We have this great stuff, herbal stuff from folks Linda knows called "Busted Joint Ointment." Yesterday I asked Linda if she'd put some on my neck and back. So we pull out her yoga mat and lie down, and as she's rubbing this stuff into my back, I kept flinching away from her.
"My skin's real sensitive," I said.
"It's really hot, too," she said.
Not really sure what my temp was; when Loki was sick last time, we used the thermometer on her, and now it's dedicated to her.
So, maybe I've got the flu. I take heavy doses of echinacea & some other mysterious plant-juice out of Linda's tiny bottles. Osha, I think. Some other stuff. I felt marginally better.
Then this little mosquito bite I'd gotten last weekend started bugging me. More painful than itchy. It's on the back of my thigh, where I can't see (because I'm old, and don't bend as well as I used to). But from what I can tell, the whole area is looking kinda angry - about the diameter of a nectarine. Maybe this wasn't a mosquito. Maybe it was a spider. Getting brown-recluse-bit would suck.

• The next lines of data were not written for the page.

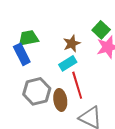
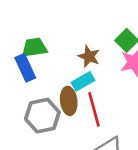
brown star: (72, 44) -> (89, 56), turned -30
brown ellipse: (60, 100) -> (69, 101), moved

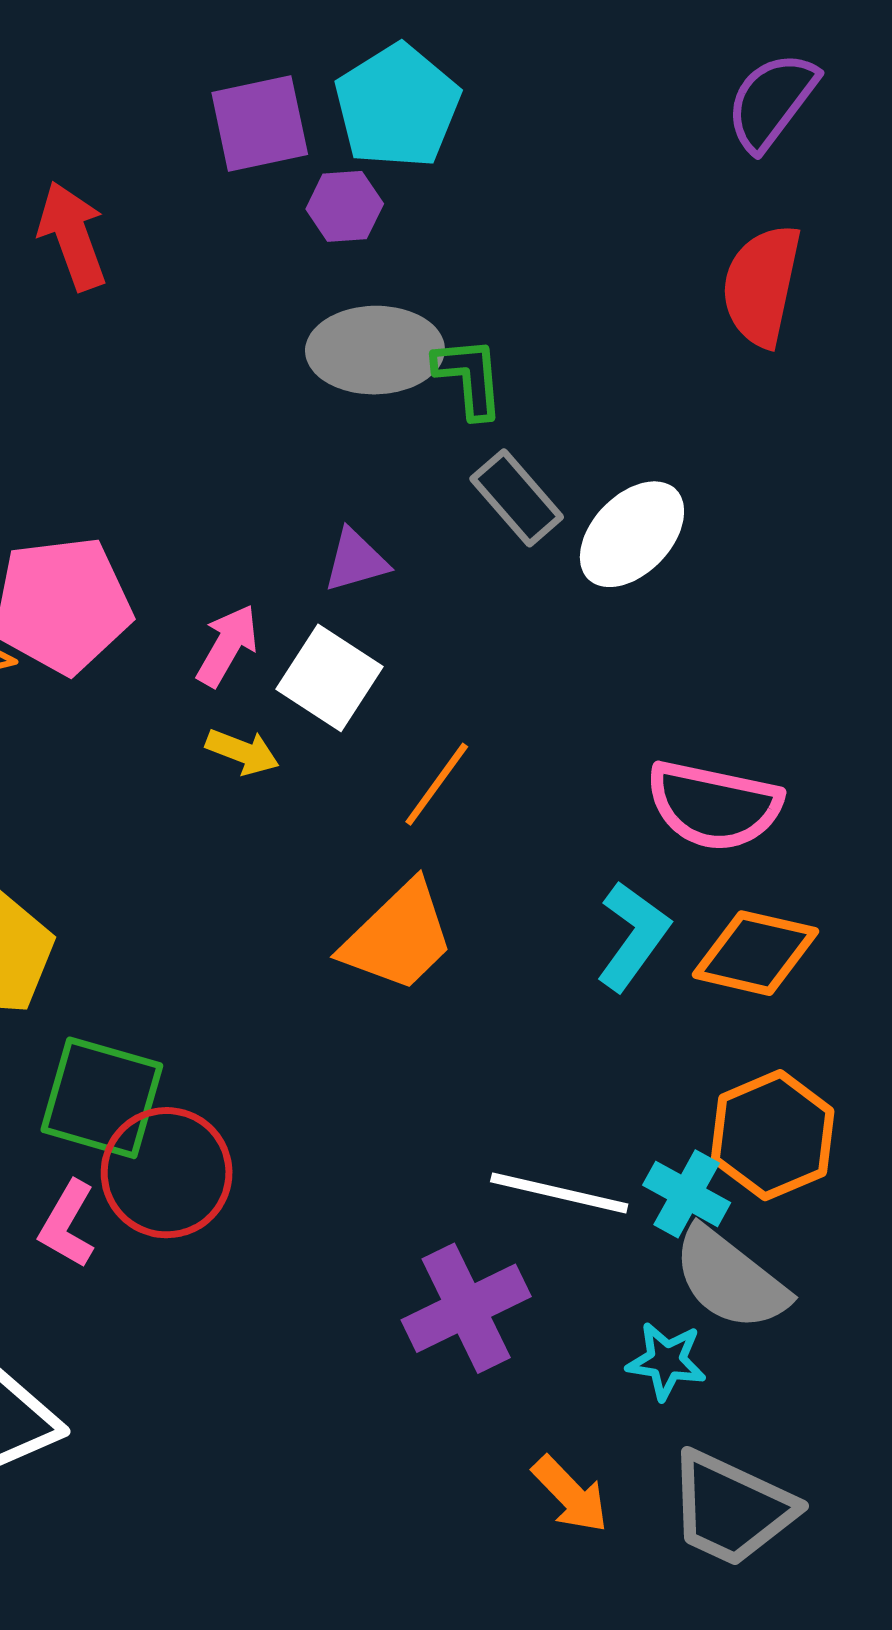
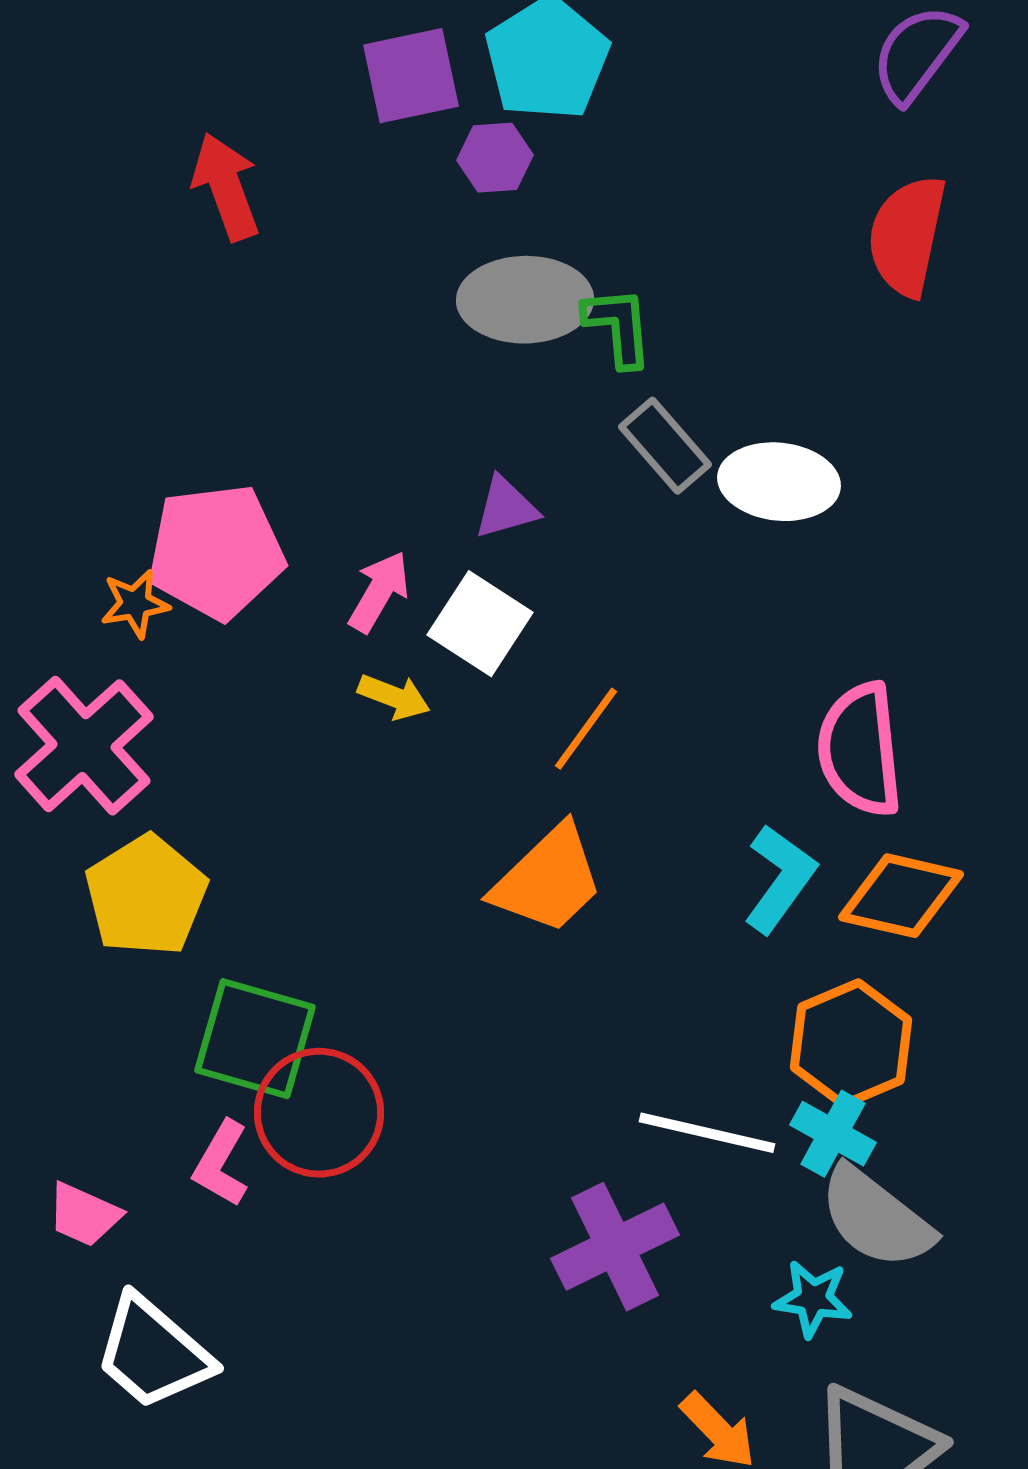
white ellipse: (632, 534) -> (779, 482), turned 52
pink semicircle: (714, 805) -> (860, 750), turned 72
orange hexagon: (773, 1135) -> (851, 1044), moved

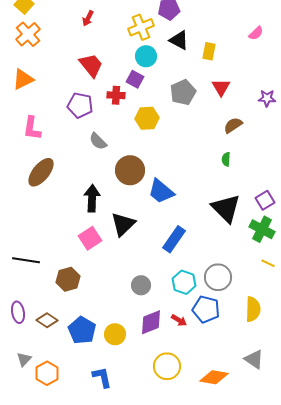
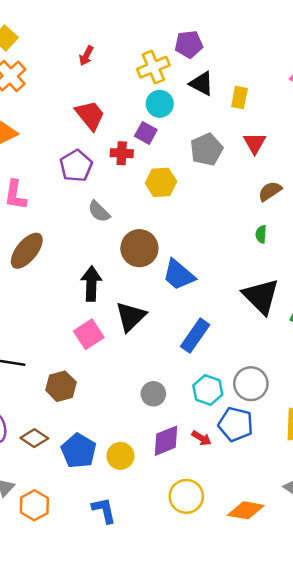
purple pentagon: (80, 105) -> (76, 166), turned 30

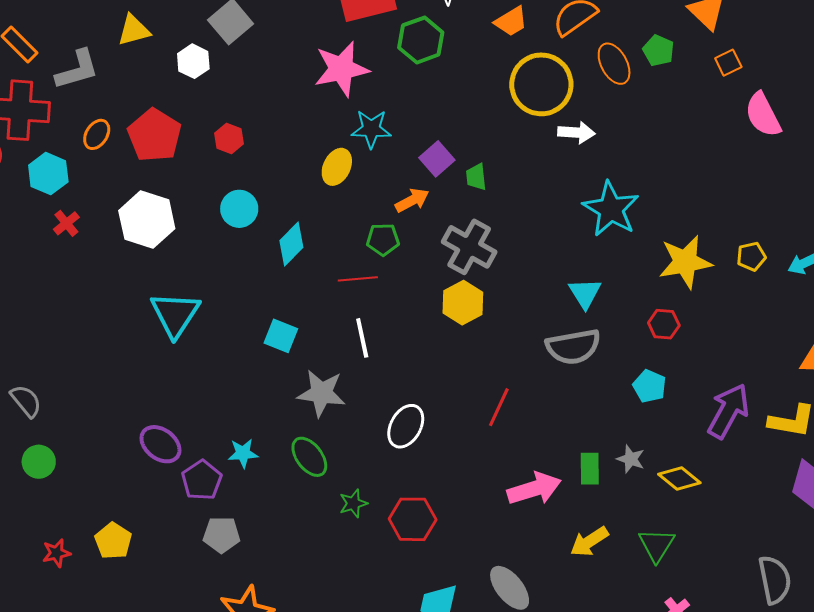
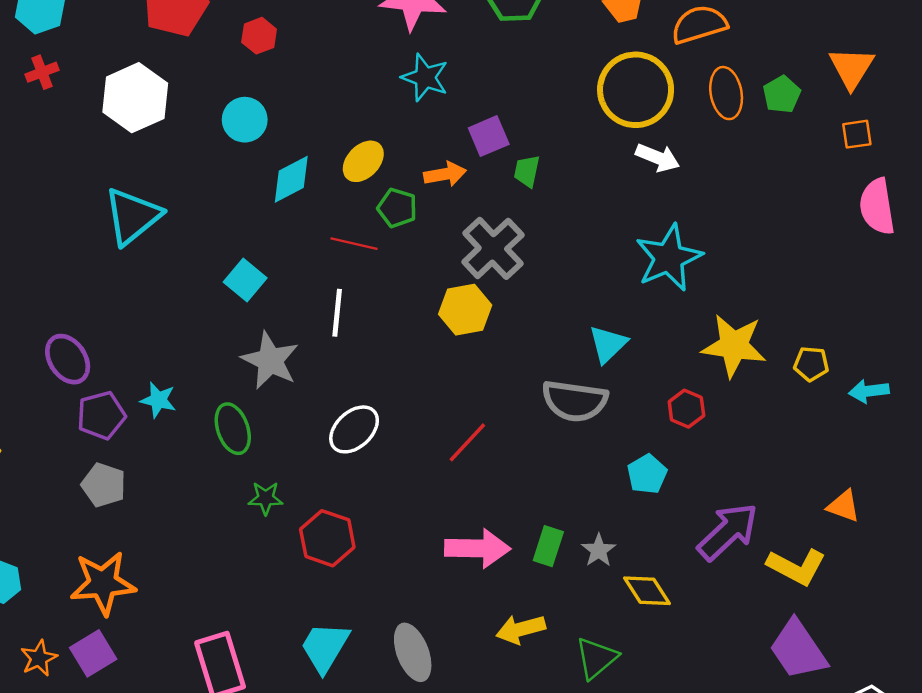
yellow ellipse: (337, 167) -> (363, 161), moved

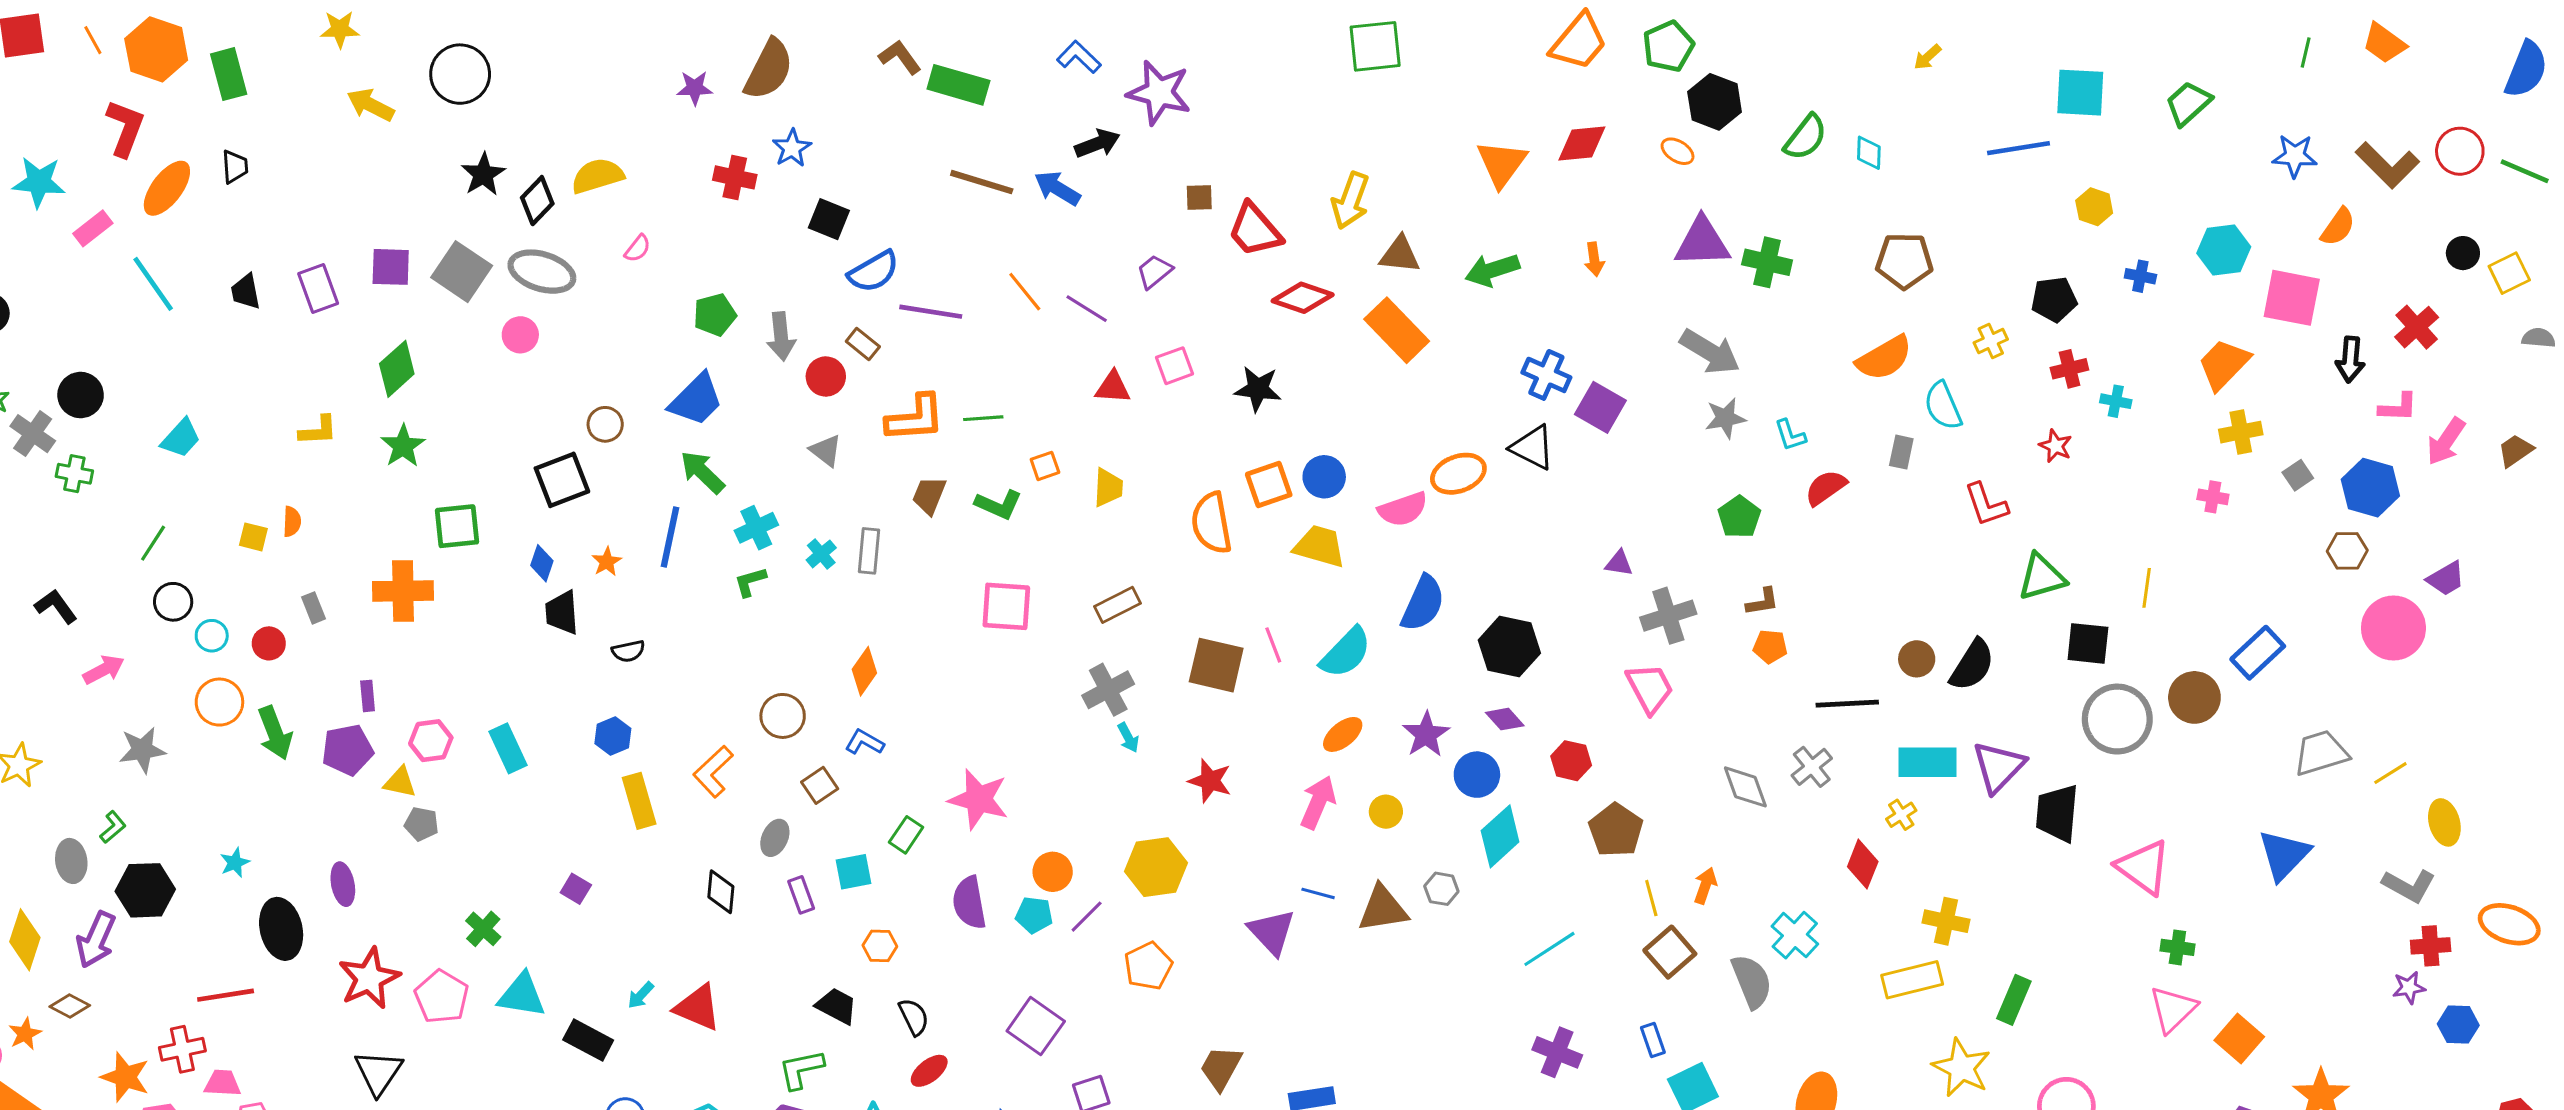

But it would explain the rash and the flu-like symptoms. So Linda gets this activated charcoal drawing salve and smears it on the bite, and we stick a big bandaid over it.
A couple hours later Linda comes to refresh the salve, and before she even pulls the bandaid off, she says, "Oh, that's not good." The rash has increased to the size of a large/jumbo tomato. Perhaps I'll get superpowers. It's always good to look at the potential upside to things.
Before midnight rolled around, it had turned into the classic deer tick bite lyme disease bullseye rash. My hopes for superpowers are dashed.
This morning, I called the doctor to request antibiotics. Because when you get Lyme disease, you need antibiotics. So I say, "I need antibiotics, because I have Lyme Disease."
And they said, "You can't say that. You need a doctor to make a diagnosis."
So, 45 minutes later, I'm sitting in the dr office telling the not-my-regular-doctor guy that I have Lyme and need antibiotics. I tell him exactly why I think this. He ignores me. He looks over my charts and asks me if I'm still taking the meds they have me listed as taking. So, finally, he asks me what symptoms I'm experiencing. I tell him about the intermittent low-grade fever (and about the thermometer becoming the dog's property - because he's dubious that I can actually know that I have been feverish w/o an actual thermometer reading). I tell him about the stiff neck and aching joints.
"You don't have a rash, do you?" he asks.
Really? Isn't that the first thing I said when you walked in this room? Well, second thing, really, but still part of the first sentence that began with "I need doxycycline for Lyme disease," and ended with, "because I have a giant bullseye rash on my leg and lots of other typical Lyme symptoms."
So, he looks at the rash, asks me my symptoms again. He measures the rash. He writes some stuff into his computer.
"Well, I think you probably have Lyme disease," he reveals. As if it has ever been in doubt. "That's a classic bullseye rash there, and you have a lot of the typical symptoms. Of course, we're going to do a blood test, but we're going to get you started on an antibiotic called doxycycline. And you should start taking probiotics. Do you know what probiotics are?"
I was good. There were no deaths. Not even any maimings.
But really, I wasted over an hour of my life because nobody was willing to listen to the patient.
"You can't do a diagnosis over the phone," this guy said, at one point.
Really? Maybe he should actually pay attention to what's happening in his field.